*** Begin section ***
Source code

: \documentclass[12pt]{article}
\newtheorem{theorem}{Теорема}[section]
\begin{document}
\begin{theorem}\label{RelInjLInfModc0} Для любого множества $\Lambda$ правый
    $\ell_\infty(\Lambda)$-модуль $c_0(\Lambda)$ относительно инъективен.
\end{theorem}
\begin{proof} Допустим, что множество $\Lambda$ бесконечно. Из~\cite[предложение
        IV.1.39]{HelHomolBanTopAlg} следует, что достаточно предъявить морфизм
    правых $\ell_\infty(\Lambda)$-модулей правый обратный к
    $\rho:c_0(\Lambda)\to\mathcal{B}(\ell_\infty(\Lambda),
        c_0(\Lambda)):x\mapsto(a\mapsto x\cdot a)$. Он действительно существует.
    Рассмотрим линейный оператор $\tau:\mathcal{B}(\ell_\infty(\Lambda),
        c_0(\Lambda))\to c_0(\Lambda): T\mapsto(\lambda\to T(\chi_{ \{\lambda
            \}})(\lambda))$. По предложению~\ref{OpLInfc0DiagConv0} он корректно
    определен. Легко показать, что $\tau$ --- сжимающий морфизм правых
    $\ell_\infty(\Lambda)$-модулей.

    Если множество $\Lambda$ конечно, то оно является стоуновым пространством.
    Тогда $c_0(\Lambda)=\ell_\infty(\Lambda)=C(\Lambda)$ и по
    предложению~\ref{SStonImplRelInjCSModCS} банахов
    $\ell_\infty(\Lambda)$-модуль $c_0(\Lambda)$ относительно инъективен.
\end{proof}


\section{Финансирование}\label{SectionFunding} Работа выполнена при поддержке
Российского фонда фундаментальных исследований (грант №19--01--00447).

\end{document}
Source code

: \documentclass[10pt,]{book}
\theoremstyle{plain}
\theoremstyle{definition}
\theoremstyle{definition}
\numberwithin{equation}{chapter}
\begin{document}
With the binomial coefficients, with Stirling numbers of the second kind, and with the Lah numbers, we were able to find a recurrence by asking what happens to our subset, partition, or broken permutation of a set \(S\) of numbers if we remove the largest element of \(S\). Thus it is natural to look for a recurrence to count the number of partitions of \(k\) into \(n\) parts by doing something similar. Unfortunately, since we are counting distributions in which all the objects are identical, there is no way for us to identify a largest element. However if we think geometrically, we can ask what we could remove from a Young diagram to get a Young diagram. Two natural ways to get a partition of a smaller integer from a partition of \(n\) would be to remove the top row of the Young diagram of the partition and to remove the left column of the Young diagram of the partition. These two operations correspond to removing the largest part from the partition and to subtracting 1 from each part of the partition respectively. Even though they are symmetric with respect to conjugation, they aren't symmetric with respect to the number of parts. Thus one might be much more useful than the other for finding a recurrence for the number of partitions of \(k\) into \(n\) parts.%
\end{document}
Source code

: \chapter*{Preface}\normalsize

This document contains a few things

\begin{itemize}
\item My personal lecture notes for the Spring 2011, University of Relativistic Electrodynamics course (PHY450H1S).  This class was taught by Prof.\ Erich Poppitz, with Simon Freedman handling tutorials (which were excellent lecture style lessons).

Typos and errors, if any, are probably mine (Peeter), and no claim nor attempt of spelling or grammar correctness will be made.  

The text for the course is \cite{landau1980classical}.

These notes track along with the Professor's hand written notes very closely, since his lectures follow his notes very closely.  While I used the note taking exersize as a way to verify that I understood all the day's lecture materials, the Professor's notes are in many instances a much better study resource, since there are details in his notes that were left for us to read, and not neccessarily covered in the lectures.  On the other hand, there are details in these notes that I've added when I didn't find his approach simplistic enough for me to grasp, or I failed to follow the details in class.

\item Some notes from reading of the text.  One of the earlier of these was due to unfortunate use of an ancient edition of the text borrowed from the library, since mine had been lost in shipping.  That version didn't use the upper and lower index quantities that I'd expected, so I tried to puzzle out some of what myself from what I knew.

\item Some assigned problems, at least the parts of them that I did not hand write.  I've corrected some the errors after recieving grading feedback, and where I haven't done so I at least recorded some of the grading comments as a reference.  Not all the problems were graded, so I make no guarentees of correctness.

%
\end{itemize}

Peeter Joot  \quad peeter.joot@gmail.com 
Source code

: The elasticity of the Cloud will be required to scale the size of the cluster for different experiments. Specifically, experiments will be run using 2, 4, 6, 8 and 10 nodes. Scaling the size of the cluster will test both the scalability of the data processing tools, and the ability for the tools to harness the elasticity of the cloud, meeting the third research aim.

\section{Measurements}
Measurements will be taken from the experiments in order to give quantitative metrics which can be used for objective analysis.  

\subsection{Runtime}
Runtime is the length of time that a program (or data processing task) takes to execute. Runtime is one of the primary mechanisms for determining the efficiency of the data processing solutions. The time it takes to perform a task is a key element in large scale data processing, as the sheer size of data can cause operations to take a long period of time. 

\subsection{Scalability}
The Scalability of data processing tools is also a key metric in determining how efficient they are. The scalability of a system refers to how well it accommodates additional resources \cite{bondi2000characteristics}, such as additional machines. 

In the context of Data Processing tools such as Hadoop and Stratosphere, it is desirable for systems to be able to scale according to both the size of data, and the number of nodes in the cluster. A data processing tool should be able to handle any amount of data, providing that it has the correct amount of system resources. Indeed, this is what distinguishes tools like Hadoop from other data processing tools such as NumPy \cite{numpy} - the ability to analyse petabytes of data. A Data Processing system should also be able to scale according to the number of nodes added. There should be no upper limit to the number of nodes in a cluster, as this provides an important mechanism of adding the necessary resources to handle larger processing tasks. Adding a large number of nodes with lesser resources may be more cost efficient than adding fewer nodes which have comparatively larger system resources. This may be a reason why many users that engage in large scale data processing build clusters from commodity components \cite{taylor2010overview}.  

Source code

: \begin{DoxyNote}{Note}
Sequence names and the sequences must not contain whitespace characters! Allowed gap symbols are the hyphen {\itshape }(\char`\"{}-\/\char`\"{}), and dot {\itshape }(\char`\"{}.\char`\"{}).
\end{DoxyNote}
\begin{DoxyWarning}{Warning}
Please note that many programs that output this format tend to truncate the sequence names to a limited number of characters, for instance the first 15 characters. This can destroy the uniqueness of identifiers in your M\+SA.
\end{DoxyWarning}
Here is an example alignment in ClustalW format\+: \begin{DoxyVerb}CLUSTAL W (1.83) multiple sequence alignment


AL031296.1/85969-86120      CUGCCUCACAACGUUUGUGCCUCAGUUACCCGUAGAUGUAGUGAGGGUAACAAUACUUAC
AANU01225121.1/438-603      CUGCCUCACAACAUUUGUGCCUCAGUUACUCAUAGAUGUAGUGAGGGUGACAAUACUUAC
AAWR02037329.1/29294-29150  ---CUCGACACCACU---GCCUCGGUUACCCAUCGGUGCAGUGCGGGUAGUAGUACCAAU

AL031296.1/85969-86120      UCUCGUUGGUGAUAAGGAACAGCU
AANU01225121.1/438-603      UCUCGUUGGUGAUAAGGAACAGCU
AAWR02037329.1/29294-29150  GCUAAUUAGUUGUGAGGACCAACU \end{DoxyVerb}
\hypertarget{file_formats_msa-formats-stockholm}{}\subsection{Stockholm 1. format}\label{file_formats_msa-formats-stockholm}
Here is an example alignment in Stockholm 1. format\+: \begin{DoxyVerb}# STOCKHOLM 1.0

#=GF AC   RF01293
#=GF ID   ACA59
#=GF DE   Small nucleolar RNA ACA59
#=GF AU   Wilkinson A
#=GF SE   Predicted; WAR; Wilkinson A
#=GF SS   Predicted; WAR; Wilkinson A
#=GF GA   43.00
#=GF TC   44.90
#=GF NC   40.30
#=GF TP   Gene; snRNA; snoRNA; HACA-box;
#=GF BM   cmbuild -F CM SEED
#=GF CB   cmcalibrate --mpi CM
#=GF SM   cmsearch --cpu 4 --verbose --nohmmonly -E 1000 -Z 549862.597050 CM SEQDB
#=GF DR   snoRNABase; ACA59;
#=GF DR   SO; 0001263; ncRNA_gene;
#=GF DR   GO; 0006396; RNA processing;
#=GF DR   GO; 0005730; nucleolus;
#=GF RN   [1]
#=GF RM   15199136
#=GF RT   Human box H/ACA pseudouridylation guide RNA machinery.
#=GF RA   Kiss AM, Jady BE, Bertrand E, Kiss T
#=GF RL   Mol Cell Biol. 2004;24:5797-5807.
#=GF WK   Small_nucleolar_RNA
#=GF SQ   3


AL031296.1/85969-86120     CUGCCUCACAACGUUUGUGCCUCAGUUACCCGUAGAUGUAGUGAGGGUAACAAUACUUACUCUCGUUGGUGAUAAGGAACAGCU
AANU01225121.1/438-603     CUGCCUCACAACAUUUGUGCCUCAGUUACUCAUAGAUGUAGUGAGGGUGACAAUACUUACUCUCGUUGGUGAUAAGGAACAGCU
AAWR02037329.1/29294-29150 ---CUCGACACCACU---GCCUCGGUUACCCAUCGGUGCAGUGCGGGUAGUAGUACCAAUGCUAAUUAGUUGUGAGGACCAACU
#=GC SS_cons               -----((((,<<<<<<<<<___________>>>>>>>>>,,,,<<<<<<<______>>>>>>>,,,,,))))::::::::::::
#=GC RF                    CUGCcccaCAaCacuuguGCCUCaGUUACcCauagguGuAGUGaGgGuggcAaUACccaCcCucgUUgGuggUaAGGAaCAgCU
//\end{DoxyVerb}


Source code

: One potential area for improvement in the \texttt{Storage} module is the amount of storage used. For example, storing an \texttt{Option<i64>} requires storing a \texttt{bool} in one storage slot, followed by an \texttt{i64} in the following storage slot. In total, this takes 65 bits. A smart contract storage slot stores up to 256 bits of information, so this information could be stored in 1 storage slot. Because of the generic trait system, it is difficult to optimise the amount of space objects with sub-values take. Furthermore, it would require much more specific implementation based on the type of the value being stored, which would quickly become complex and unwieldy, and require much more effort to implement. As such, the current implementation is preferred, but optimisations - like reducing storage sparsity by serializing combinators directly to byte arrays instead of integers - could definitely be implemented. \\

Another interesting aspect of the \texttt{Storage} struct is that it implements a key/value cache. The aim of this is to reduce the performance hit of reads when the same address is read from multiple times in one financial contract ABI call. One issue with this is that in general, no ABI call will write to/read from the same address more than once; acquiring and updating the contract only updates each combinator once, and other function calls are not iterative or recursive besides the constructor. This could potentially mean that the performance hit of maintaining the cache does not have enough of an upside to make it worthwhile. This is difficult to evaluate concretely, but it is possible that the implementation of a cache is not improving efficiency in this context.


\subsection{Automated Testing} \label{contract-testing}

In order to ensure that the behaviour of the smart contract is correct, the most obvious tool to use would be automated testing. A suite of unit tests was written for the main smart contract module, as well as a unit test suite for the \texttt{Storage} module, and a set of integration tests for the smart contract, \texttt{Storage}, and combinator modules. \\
*** End section ***
WHAT IS EXPECTED
Each line of the data that holds the word "added" should be copied.

TASK OUTPUT
These notes track along with the Professor's hand written notes very closely, since his lectures follow his notes very closely.  While I used the note taking exersize as a way to verify that I understood all the day's lecture materials, the Professor's notes are in many instances a much better study resource, since there are details in his notes that were left for us to read, and not neccessarily covered in the lectures.  On the other hand, there are details in these notes that I've added when I didn't find his approach simplistic enough for me to grasp, or I failed to follow the details in class.
In the context of Data Processing tools such as Hadoop and Stratosphere, it is desirable for systems to be able to scale according to both the size of data, and the number of nodes in the cluster. A data processing tool should be able to handle any amount of data, providing that it has the correct amount of system resources. Indeed, this is what distinguishes tools like Hadoop from other data processing tools such as NumPy \cite{numpy} - the ability to analyse petabytes of data. A Data Processing system should also be able to scale according to the number of nodes added. There should be no upper limit to the number of nodes in a cluster, as this provides an important mechanism of adding the necessary resources to handle larger processing tasks. Adding a large number of nodes with lesser resources may be more cost efficient than adding fewer nodes which have comparatively larger system resources. This may be a reason why many users that engage in large scale data processing build clusters from commodity components \cite{taylor2010overview}.  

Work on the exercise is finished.